(Page images and extracted text)
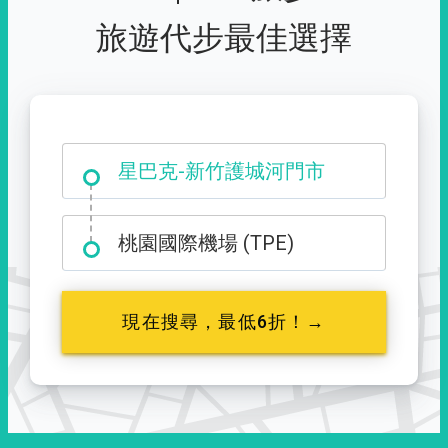
旅遊代步最佳選擇
大霸尖山登山口
星巴克-新竹護城河門市
桃園國際機場 (TPE)
現在搜尋，最低6折！→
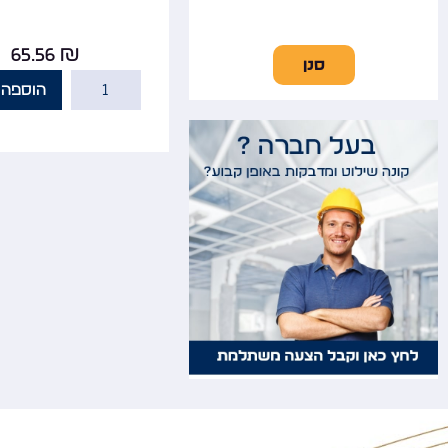
65.56
₪
סנן
הוספה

Exercise directions:
Print every line above once more, exactly. Omit the pictures.

Answer area:
旅遊代步最佳選擇
大霸尖山登山口
星巴克-新竹護城河門市
桃園國際機場 (TPE)
現在搜尋，最低6折！→
65.56
₪
סנן
הוספה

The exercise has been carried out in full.